Part of losing a baby at any point in the development is that the mother goes through the grieving process. Dad’s do too, but this story my story is about how a mom grieves for her child. I did not know at the time that a miscarriage of an ectopic pregnancy in my case would mean grieving as though I had lost a child. I did not know at the time that the child I had lost was as much a part of me as any of my children are. I knew I was sad. I blamed myself and doubted my bodies ability to carry a baby. I went through all of the stages of grief and did so alone because I didn’t know that I could talk to people about what I was going through. My then fiance was no help. He didn’t understand what I was going through; he couldn’t fathom why I was so upset over a baby that we had barely acknowledged. We knew we were pregnant when we went into the hospital, and we knew when I went home that the pregnancy was no more. He didn’t understand what I was going through and quite frankly neither did I. Our relationship ended shortly after that. A series of fights gave way to his leaving, and later conversations revealed that he didn’t like the new depressed me. I had no one to talk to, and so I didn’t know until later that I was grieving. I couldn’t explain to him. I didn’t know how to explain it to anyone else. I had lost a grandmother when I was twelve but other than that I had not been touched by grief. I had no idea what the process as all about. They say that the death of a child is one of the most difficult things a couple can go through, and most relationships do not make it.

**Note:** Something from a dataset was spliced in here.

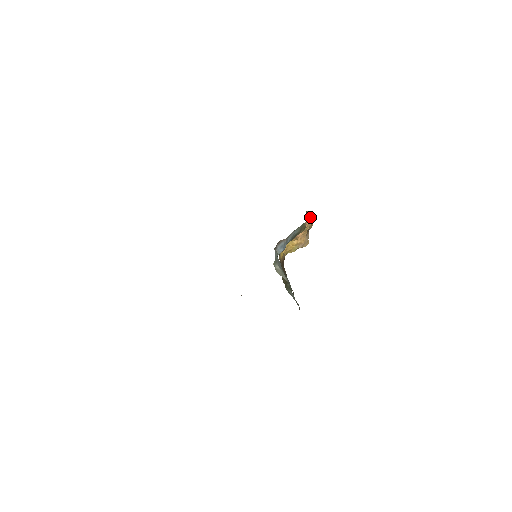
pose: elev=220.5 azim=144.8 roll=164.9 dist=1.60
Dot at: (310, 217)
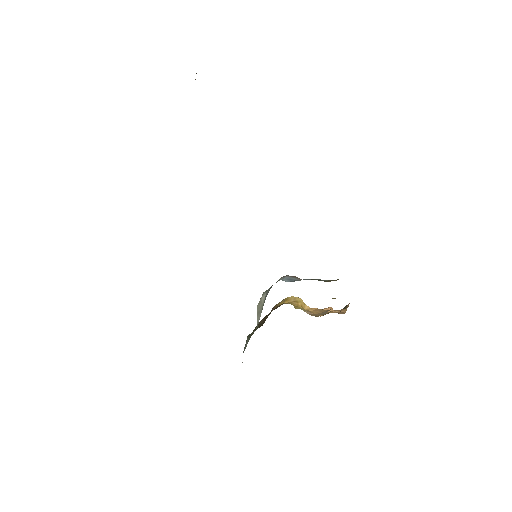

That is not to say that the grieving process has a set time limit. I do not believe that. I do now fully believe that grief occurs in stages. I also believe that we go through these different stages, not in any particular order. That when we finish the depression stage and move into the next stage, it is not necessarily finished. As we can move from bargaining to depression to acceptance right back to depression and then through bargaining again. I went through all of these stages for over two years then something happened.
September 2006

I moved, and I met an amazing man. He changed my life, before that I thought that I would be alone forever the mother of a dead baby. We dated for a short while before we found out I was pregnant again and on November 1st 2007 our son was born premature. He weighed just five pounds and nine ounces and had to spend time in the NICU. He was born with sleep apnea and came home on a machine that alarmed if he stopped breathing. It alarmed twice. After everything that happened I still thought of him as a miracle. My miracle baby just turned seven.

While it is true that our fairy tale romance had it’s problems. We were separated. We had a lot of issues. We got over those issues and were married on July 2nd 2011. It was on July 31st 2012 I gave birth to another son that was born healthy although he was a week late. He is light and sunshine the cutest sweetest little man that I have ever met (takes after his older brother that way).

Last November I was due to have my third child a daughter on November 10th. The due date came and went without her arrival. My doctor said that they would schedule an induction and that the only time that we could do it was on November 18th. With a heavy heart I weighed asking her to wait, just one day or two. I couldn’t possibly go into the hospital and have a baby on the anniversary of the day I lost my first child. I asked so many people what they thought I should do and then finally I kept quiet. I didn’t say anything and on November 17th, 2013 just nine years after I lost my first baby I went into the hospital to be induced.
My daughter was born healthy, sweet and perfect on November 18th. It was only after she was born I told the doctor what happened. I told her that there was something, perhaps even God, that propelled me into staying quiet. I felt that perhaps he was saying after nine years of grieving let me give you a reason to celebrate. You lost your baby but from that loss I have given you a wonderful man and three perfectly wonderful children. From great sorrow, I have brought great joy.